Cancer metastasis occurs when malignant cells detach from the original tumor and travel through the bloodstream or lymphatic system to establish a new growth in a distant organ. Although the breast is a common site for cancer development, it is a rare location for cancer to spread from outside the breast. It is possible, however, for lung cancer to metastasize to the breast tissue. This article explores this unusual occurrence, how medical professionals distinguish it from a primary breast tumor, and the different treatment approach required for this secondary cancer.
Understanding Metastasis to the Breast
Metastasis from an organ outside the breast to the breast tissue is extremely rare. Reported incidences of lung cancer spreading to the breast fall between 0.2% and 1.3% of all breast malignancies. The breast is not a common destination for metastatic disease compared to organs like the liver, bone, or brain. Consequently, a new lump in the breast is overwhelmingly more likely to be a benign growth or a primary breast cancer.
The spread of lung cancer cells to the breast most commonly occurs through the bloodstream, known as hematogenous dissemination. Less frequently, cells may travel through the lymphatic system, especially if the initial lung tumor involves the lymph nodes in the chest and armpit area. Lung adenocarcinoma is the type of lung cancer most frequently linked to this metastasis, though small cell and squamous cell lung cancers can also spread this way. While a breast nodule usually appears months or years after the initial lung cancer diagnosis, in rare cases, the breast lesion is the first sign of the underlying lung malignancy.
Clinical Differences Between Primary and Secondary Breast Tumors
Metastatic tumors in the breast often present with features that differ from primary breast cancer, offering initial clues to medical professionals.
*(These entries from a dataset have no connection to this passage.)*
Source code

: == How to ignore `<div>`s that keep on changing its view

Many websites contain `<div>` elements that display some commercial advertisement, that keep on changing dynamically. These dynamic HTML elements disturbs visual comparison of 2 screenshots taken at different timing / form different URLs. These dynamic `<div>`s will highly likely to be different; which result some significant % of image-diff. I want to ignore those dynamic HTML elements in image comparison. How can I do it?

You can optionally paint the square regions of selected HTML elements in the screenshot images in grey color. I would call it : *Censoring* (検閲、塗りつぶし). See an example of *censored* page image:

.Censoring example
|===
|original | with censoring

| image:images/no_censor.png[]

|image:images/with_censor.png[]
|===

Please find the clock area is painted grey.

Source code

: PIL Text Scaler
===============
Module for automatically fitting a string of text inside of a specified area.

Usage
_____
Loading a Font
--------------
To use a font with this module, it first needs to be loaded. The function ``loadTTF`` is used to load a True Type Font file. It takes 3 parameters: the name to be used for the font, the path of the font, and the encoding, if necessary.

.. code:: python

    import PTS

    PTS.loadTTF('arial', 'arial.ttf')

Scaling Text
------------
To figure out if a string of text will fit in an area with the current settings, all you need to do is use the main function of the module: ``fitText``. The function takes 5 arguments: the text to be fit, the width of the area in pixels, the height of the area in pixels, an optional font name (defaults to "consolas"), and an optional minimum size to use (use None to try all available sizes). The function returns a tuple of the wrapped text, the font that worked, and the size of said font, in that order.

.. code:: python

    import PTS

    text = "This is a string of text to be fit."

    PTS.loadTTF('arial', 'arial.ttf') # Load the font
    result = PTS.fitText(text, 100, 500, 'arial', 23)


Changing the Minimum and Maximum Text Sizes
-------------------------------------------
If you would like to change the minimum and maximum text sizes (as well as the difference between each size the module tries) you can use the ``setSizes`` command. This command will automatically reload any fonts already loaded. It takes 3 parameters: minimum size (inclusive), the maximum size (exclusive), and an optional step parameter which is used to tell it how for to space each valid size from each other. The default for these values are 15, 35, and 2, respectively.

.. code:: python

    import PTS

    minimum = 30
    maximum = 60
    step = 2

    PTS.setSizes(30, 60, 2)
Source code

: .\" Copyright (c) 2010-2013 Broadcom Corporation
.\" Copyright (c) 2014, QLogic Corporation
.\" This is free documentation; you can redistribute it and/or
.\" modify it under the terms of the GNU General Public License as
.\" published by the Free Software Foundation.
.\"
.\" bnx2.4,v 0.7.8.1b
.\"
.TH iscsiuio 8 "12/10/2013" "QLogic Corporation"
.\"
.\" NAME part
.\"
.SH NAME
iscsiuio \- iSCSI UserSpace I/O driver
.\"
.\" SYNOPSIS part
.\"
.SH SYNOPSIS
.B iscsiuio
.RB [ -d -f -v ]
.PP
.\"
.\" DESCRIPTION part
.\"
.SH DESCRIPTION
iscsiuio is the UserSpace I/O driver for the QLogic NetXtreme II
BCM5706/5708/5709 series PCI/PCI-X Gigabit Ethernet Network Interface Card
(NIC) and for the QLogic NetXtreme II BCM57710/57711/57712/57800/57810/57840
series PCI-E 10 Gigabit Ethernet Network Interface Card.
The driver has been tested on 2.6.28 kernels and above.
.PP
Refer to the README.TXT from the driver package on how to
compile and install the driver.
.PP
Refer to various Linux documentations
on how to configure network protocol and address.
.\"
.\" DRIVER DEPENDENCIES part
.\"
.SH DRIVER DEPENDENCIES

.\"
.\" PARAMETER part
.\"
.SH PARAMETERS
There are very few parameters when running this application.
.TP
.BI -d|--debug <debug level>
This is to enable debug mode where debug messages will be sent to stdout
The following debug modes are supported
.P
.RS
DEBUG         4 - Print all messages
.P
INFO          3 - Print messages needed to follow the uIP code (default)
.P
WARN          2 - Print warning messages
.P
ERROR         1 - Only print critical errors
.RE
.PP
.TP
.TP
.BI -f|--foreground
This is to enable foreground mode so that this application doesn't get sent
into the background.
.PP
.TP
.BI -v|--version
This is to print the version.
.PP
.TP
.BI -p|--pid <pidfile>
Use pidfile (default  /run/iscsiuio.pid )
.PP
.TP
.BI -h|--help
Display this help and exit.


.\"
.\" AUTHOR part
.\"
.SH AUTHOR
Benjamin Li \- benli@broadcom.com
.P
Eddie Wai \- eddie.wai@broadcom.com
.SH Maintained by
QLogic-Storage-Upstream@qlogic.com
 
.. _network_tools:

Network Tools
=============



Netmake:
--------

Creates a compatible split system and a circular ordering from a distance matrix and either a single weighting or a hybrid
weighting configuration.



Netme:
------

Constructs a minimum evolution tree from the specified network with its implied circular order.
Primary breast cancers frequently arise in the upper-outer quadrant, but secondary tumors from the lung are more often found in the central or peripheral areas. These metastatic lesions typically appear as a single, firm, and often painless mass that may grow rapidly.
Unlike many primary breast cancers, metastatic tumors are less likely to be associated with skin changes, nipple discharge, or nipple retraction. On imaging, such as an ultrasound, lung metastases often appear as a well-defined, hypoechoic mass—meaning it is darker than the surrounding tissue. They typically lack the fine, clustered calcifications common in primary breast carcinoma. Some secondary tumors may mimic inflammatory breast cancer, presenting with skin edema and redness, which can lead to initial misdiagnosis.
How Doctors Confirm the Origin of the Tumor
The definitive way to determine if a breast tumor originated in the lung or the breast is through a biopsy followed by specialized laboratory testing. Distinguishing the source of the cancer cells is necessary because the treatments for the two are drastically different. Pathologists examine the tissue sample under a microscope and perform Immunohistochemistry (IHC) staining.
IHC uses specific antibodies that bind to proteins unique to certain cancer types. To confirm a lung origin, pathologists test for markers such as Thyroid Transcription Factor-1 (TTF-1) and Napsin A. TTF-1 is a protein found in lung and thyroid cells, and its presence strongly suggests the cancer cells originated in the lung. Napsin A is frequently positive in lung adenocarcinoma cells, providing further evidence of a lung primary.
Conversely, the tissue is tested for markers associated with primary breast cancer: Estrogen Receptor (ER), Progesterone Receptor (PR), and Human Epidermal growth factor Receptor 2 (HER2). Metastatic lung cancer cells in the breast are usually negative for these breast-specific markers. They can sometimes mimic a triple-negative breast cancer, which is also negative for all three. The combination of a positive lung-marker stain and a negative breast-marker stain confirms the tumor is metastatic lung cancer.
Treatment Approach for Secondary Lung Cancer in the Breast
The fundamental principle guiding treatment for metastatic cancer is that the disease is treated based on its tissue of origin, not the site where it has spread. Therefore, secondary lung cancer in the breast is treated as advanced lung cancer. The primary goal is to control the systemic disease throughout the body, not just the breast lesion.
Treatment involves systemic therapies, such as chemotherapy, targeted therapy, and immunotherapy, which circulate throughout the body to attack cancer cells. The specific regimen is tailored to the molecular and genetic profile of the original lung tumor, including testing for mutations like EGFR or ALK rearrangements. Localized treatments, such as surgery or radiation therapy, are reserved for palliative purposes, such as controlling pain or preventing the mass from ulcerating. Local treatment is used only if systemic therapy is insufficient to control symptoms caused by the breast metastasis.